A Churchman is bound by his baptismal vows to "believe all the articles of the Christian Faith." These, according to his catechism, are summed up in the Apostles' Creed. He cannot, therefore, be satisfied with any religious instruction which is not based on that formula; and yet such instruction cannot rightly be enforced in schools which belong as much to unbelievers as to Christians. A Churchman's religious faith is not derived primarily from the Bible, but from the teaching of the Christian Church, who is older than the oldest of her documents. There was a Church before the New Testament was written, and that Church transmitted the faith by oral tradition. "From the very first the rule has been, as a matter of fact, that the Church should teach the truth, and then should appeal to Scripture in vindication of its own teaching." For a Churchman, religious instruction must be the teaching of the Church, tested by the Bible. The two cannot be separated. Hence it follows that, while the State is bound to respect the convictions of those who adhere to all manner of beliefs and disbeliefs, the Churchman cannot recognize religious teaching imparted under such conditions as being that which his own conscience demands.
And, further, supposing that some contrivance could be discovered whereby the State might authorize the teaching of the Church's doctrine, the Churchman could not conscientiously be a party to it; for, according to his theory, there is only one Body divinely commissioned to decide what is to be taught—and that Body is not the State, but the Church; and there is only one set of persons qualified to teach it—viz., those who are duly authorized by the Church, and are fully persuaded as to the truth of what they teach.
It is sometimes asked how the Church is to fulfil this obligation without being subsidized in some way by the State. The principal requisite is greater faith in its Divine mission. If the Bishops and clergy had a stronger conviction that what they are divinely commissioned to undertake they will be divinely assisted to fulfil, this question need not be suggested. The first teachers of the Christian religion performed their task without either "Rate-aid" or "State-aid" and the result of their labour is still to be seen; whereas now the object of leaders of religion seems to be to get done for them what they ought to do for themselves. It may be well to quote an utterance of the Bishop of Oxford at the time when the Liberal Government was dealing with education. "We are now, more or less, in the middle of a crisis. We are always in the middle of a crisis. This crisis is about the religious question in our day-schools. I would ask you, then, to get at the root of our difficulty. What is it?

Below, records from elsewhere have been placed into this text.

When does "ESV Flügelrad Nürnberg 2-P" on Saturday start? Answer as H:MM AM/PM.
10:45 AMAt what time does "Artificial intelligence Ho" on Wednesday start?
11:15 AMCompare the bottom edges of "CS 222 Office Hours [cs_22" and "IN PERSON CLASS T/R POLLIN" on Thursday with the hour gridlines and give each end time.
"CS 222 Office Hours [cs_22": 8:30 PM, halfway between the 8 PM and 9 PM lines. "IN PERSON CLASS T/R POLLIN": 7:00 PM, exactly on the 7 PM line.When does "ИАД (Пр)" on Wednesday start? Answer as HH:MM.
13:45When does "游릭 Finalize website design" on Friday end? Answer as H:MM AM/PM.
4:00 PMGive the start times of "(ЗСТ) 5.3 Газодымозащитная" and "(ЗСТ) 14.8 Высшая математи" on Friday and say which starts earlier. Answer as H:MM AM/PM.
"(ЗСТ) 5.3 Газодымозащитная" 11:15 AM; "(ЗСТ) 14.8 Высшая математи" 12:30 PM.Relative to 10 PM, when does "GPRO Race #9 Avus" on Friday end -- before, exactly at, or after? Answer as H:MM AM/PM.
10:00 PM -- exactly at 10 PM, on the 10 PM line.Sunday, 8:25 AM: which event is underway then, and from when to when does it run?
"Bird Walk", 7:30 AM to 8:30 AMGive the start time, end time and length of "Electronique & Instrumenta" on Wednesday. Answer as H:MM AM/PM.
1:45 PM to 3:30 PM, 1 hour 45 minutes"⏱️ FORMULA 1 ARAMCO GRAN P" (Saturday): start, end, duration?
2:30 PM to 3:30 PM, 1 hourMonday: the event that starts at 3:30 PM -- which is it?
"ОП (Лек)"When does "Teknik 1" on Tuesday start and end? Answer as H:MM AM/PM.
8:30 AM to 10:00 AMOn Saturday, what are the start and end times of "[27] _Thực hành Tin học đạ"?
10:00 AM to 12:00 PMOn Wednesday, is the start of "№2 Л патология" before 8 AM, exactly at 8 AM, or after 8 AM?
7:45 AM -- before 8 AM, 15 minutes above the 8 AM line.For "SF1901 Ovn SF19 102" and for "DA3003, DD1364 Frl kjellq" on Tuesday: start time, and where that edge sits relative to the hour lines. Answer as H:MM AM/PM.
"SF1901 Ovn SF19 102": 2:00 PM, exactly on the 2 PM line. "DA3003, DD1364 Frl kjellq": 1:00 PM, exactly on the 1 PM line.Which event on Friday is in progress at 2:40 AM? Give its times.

The heart of our difficulty is partly that we have shifted on to the wrong shoulders the central function of teaching children; secondly, that we have so lost the idea of what the teaching of the Church is, and the meaning of religious education, that we are considered by the public to be unreasonable and uncompromising people if we are not disposed to admit that the County Councils can settle the standard of sufficient religious knowledge for everybody."